A. Statement (1) BY ITSELF is sufficient to answer the question, but statement (2) by itself is not. B. Statement (2) BY ITSELF is sufficient to answer the question, but statement (1) by itself is not. C. Statements (1) and (2) TAKEN TOGETHER are sufficient to answer the question, even though NEITHER statement BY ITSELF is sufficient. D. Either statement BY ITSELF is sufficient to answer the question. E. Statements (1) and (2) TAKEN TOGETHER are NOT sufficient to answer the question, meaning that further information would be needed to answer the question.
(D) In this question, we need to look for a pattern in the units digit of the sum of factorials for positive integers. Start with 1! + 2! = 3. Then since 3! = 6 add this to the previous sum and get 9. 4! = 24. Add this to the previous sum: 33. 5! = 120. Adding this: 153. 6! = 720…
Let’s stop here, because the pattern should now be clear. Every additional number that will be added to the series will have a units digit of zero (because it has 2 and 5 as factors and therefore 10).
So for all n > 3, the units digit of the sum will be 3. Now, let's look at the statements.
Statement (1) tells us that n is a multiple of 4. Since n must be greater than 3, we know the units digit of the sum of the series will always be 3, so Statement (1) is sufficient.

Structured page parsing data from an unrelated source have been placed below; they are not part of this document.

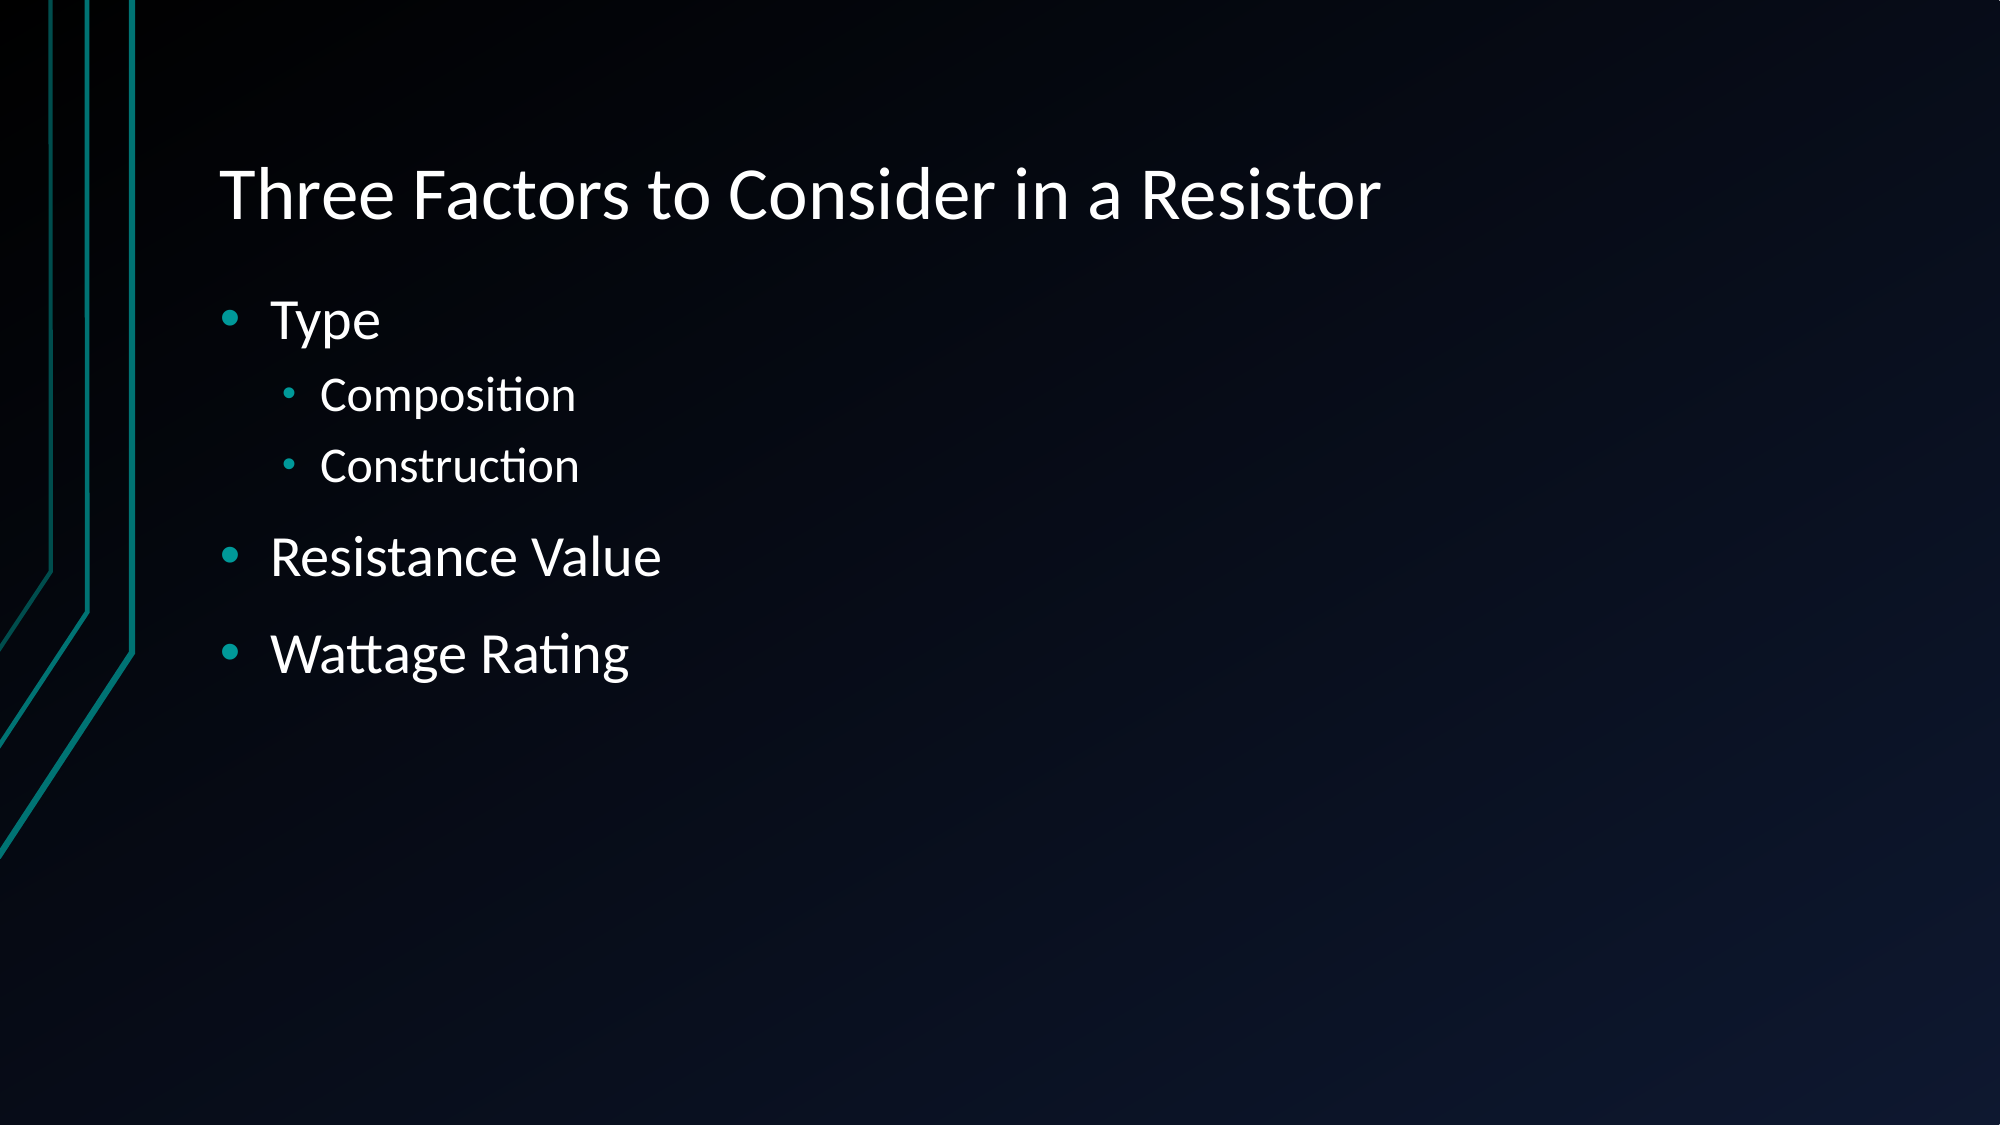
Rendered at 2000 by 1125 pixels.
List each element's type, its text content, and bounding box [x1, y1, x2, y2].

list Type Composition Construction Resistance Value Wattage Rating [199, 279, 1900, 1012]
title Three Factors to Consider in a Resistor [199, 45, 1900, 246]
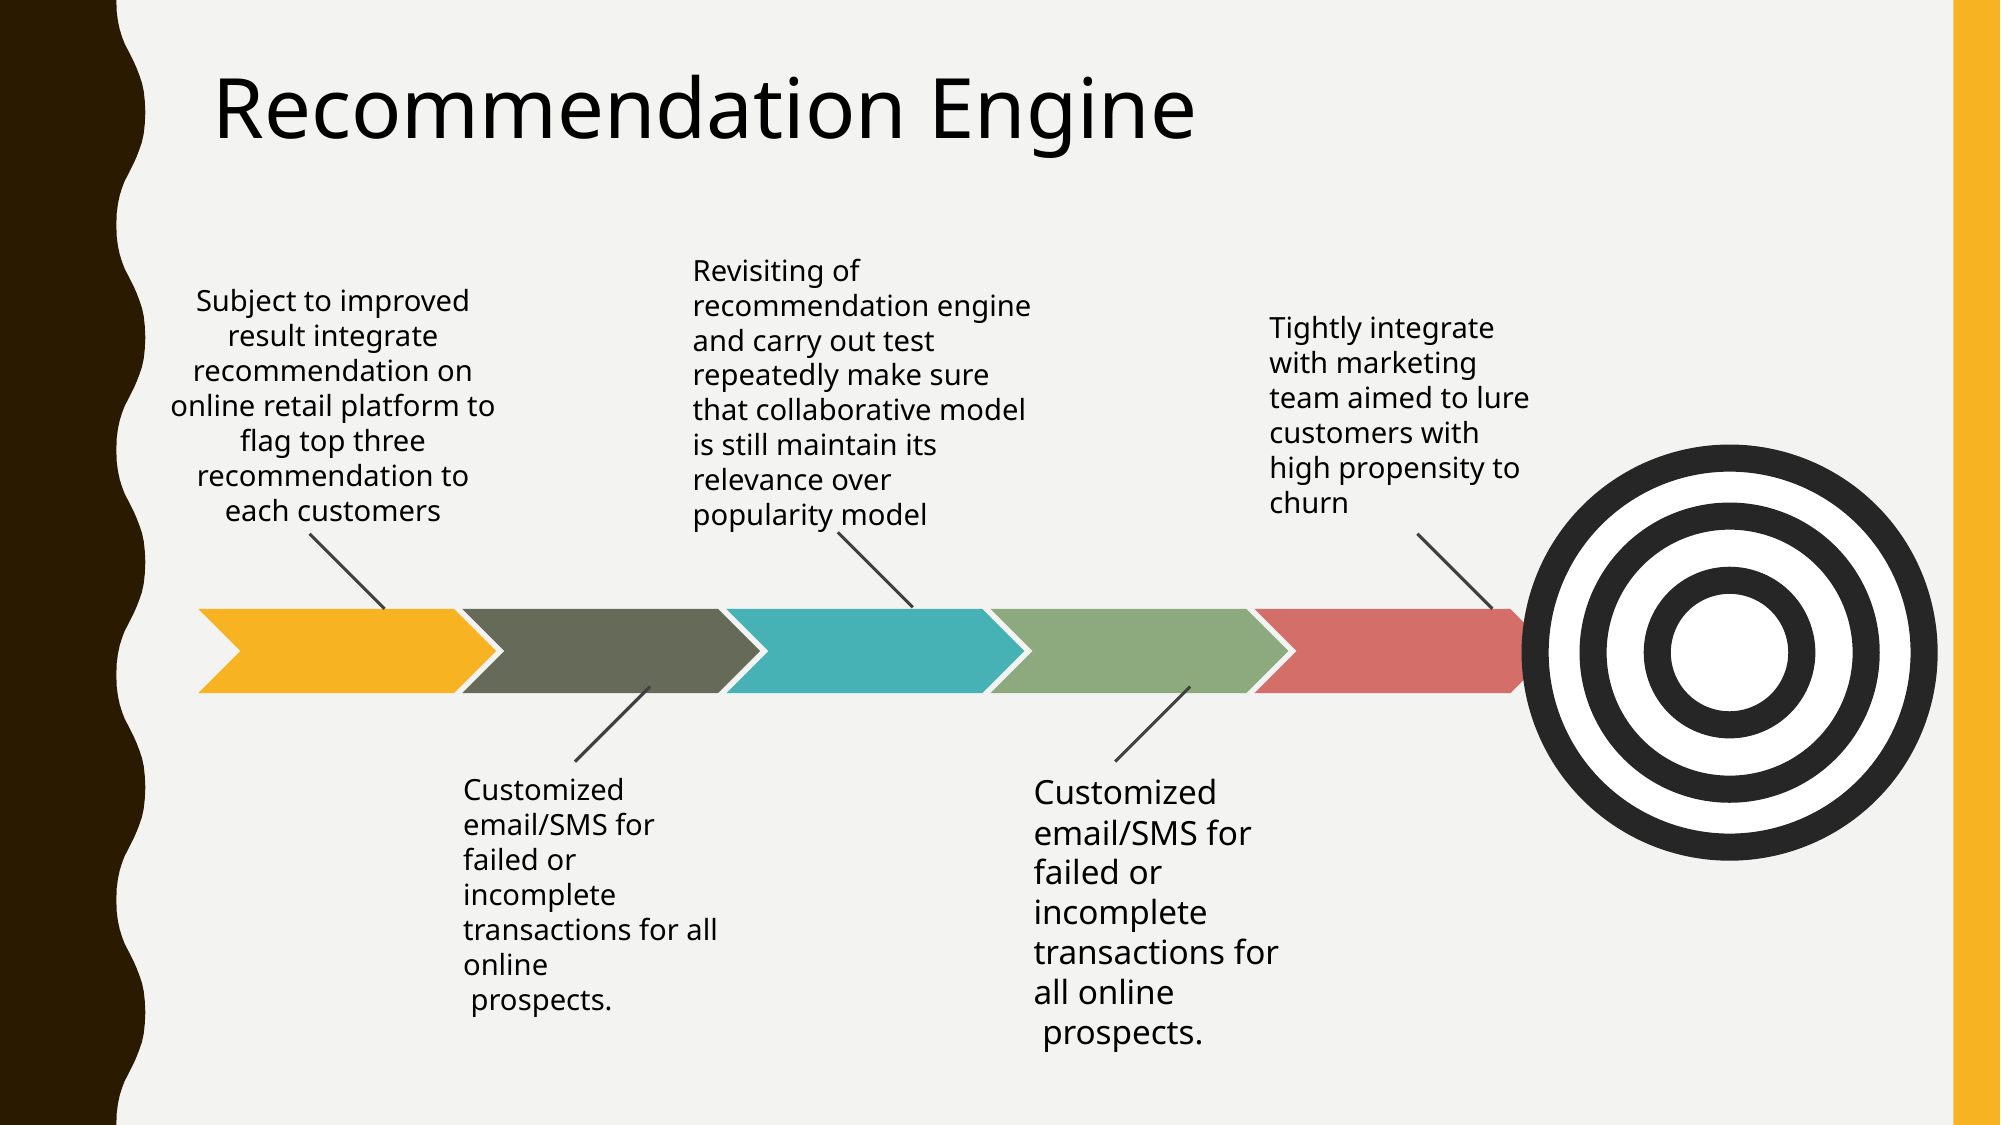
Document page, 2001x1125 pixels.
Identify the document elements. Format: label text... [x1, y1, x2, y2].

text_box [1115, 686, 1191, 762]
text_box Customized email/SMS for failed or incomplete transactions for all online prospects. [448, 764, 750, 1024]
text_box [1535, 458, 1925, 848]
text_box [574, 686, 650, 762]
text_box Revisiting of recommendation engine and carry out test repeatedly make sure that collaborative model is still maintain its relevance over popularity model [677, 244, 1049, 539]
text_box Recommendation Engine [198, 47, 1675, 163]
text_box Tightly integrate with marketing team aimed to lure customers with high propensity to churn [1254, 302, 1556, 527]
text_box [837, 532, 913, 608]
text_box Customized email/SMS for failed or incomplete transactions for all online prospects. [1018, 764, 1321, 1059]
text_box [198, 608, 1535, 694]
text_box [1417, 533, 1493, 609]
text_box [309, 533, 385, 609]
text_box Subject to improved result integrate recommendation on online retail platform to flag top three recommendation to each customers [147, 275, 519, 535]
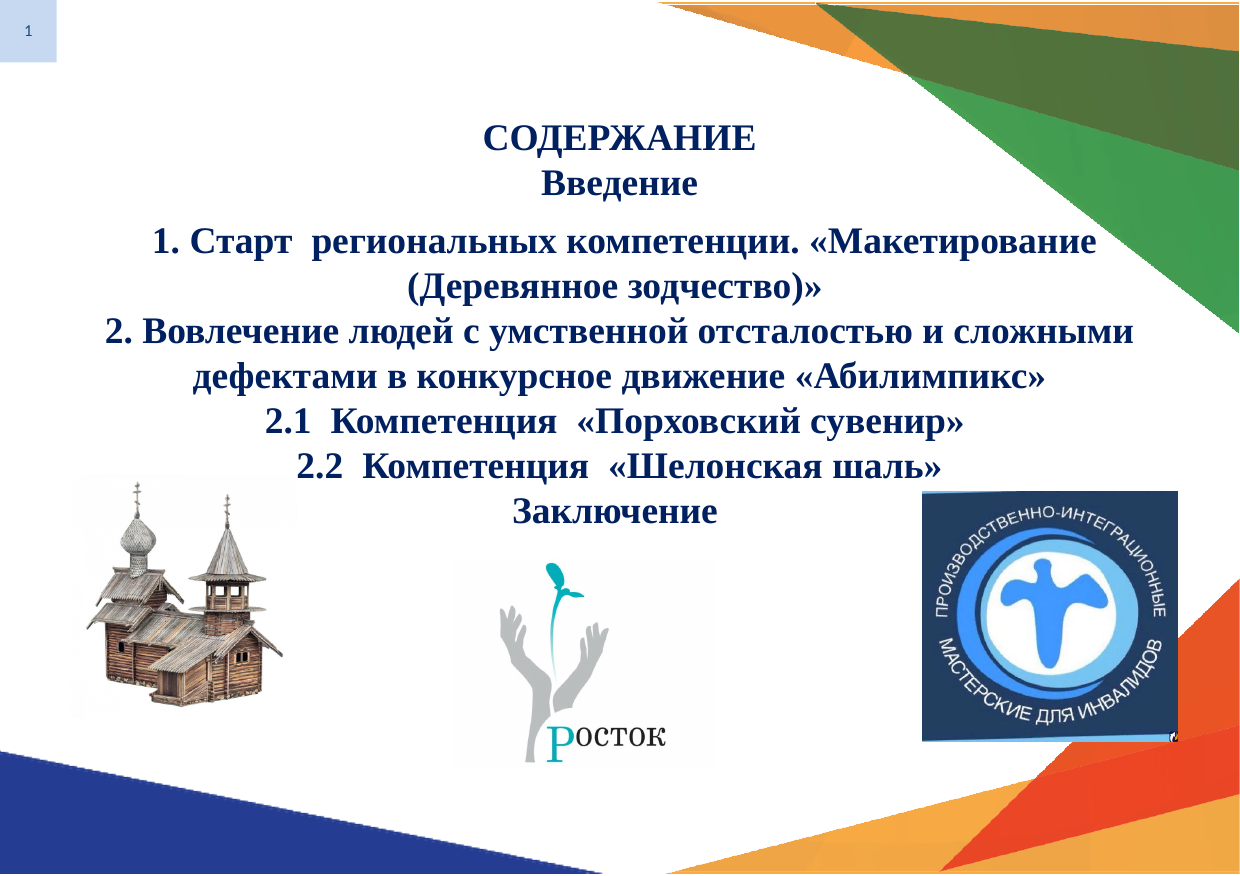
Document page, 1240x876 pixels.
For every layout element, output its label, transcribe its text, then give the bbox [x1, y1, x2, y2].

picture [649, 0, 1240, 338]
picture [0, 491, 1240, 874]
text_box 1 [0, 0, 57, 63]
text_box СОДЕРЖАНИЕ Введение 1. Старт региональных компетенции. «Макетирование (Деревянное зодчество)» 2. Вовлечение людей с умственной отсталостью и сложными дефектами в конкурсное движение «Абилимпикс» 2.1 Компетенция «Порховский сувенир» 2.2 Компетенция «Шелонская шаль» Заключение [19, 105, 1220, 539]
picture [70, 474, 297, 718]
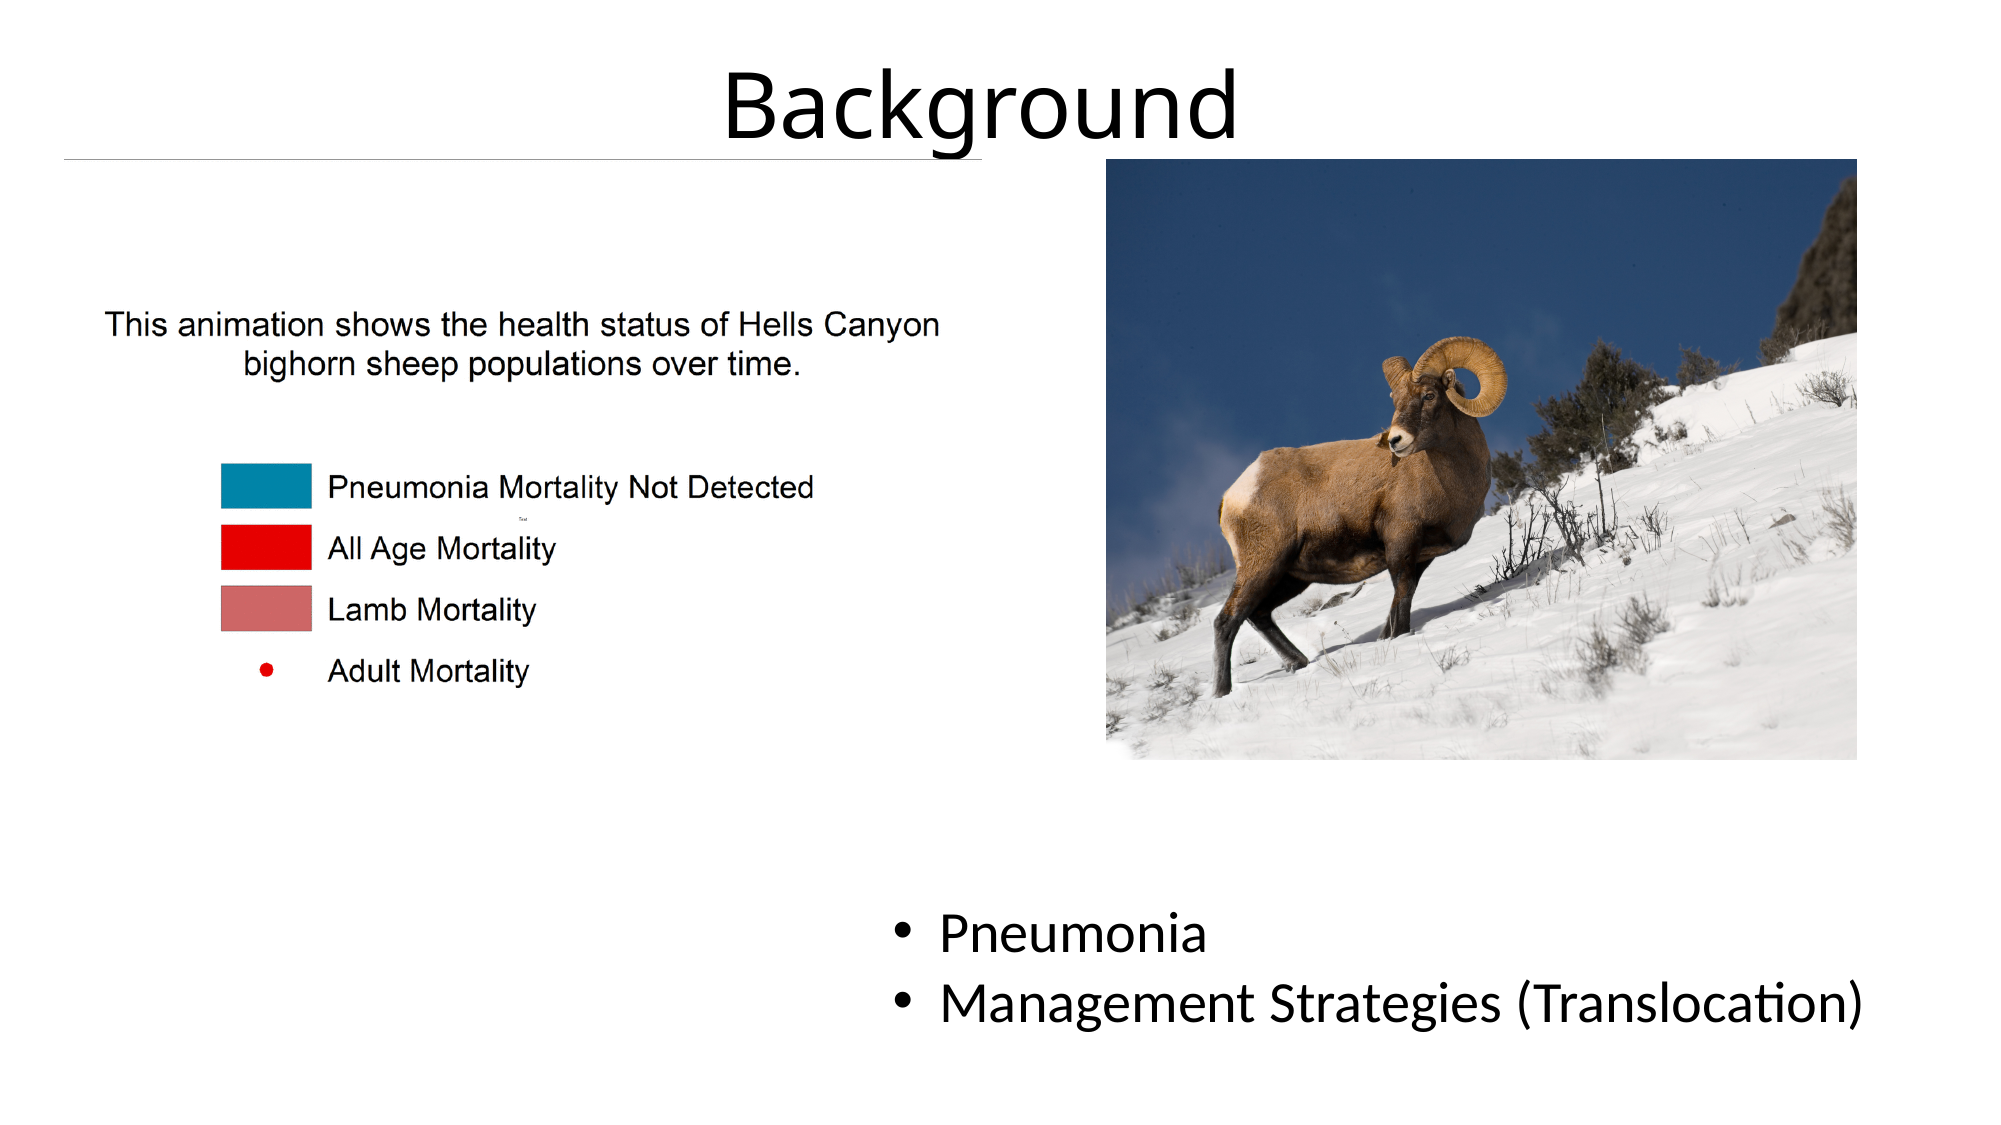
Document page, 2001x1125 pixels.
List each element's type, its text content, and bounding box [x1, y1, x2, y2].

From Statement (2), we can determine that n cannot be either 1 or 3. It is possible that n = 2, in which case: 1! + 2! = 3. Any other number that satisfies the statement is greater than 4, in which case the sum 1! + ... + n! will have a units digit of 3 as well. So Statement (2) is also sufficient because the units digit is always 3.
Since both statements are sufficient individually, the correct answer is choice (D). 
The explanation says that 1! + 2! = 3. But I thought 1! + 2! = 1 + 3 = 4
Thank you.